**INFORMATION PROVIDED**:

#####

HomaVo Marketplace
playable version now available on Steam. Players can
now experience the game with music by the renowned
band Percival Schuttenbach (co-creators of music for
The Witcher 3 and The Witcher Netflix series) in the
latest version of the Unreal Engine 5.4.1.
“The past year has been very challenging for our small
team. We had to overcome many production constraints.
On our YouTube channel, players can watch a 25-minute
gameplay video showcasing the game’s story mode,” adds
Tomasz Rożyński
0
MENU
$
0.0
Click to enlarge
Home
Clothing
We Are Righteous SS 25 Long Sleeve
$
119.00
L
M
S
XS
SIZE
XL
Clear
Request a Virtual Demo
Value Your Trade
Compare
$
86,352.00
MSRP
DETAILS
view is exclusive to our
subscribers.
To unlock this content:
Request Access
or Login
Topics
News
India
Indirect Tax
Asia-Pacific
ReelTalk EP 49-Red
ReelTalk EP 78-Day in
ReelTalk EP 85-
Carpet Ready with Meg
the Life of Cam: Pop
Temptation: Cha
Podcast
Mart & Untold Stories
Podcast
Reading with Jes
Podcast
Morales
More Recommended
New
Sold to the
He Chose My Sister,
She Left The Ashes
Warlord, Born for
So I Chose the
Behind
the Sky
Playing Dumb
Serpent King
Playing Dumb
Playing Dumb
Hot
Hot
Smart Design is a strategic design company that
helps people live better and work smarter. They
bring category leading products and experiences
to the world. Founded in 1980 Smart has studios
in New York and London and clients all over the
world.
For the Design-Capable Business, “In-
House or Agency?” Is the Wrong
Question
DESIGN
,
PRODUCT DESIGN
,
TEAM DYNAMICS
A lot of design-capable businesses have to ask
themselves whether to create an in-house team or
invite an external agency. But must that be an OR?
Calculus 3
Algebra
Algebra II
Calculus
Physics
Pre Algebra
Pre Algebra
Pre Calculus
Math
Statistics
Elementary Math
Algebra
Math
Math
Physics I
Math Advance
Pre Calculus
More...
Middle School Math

#####

**INSTRUCTIONS FOR THE TASK**: From the listing, copy every line where the string "Request" appears.

**OUTPUT BELOW**:
Request a Virtual Demo
Request Access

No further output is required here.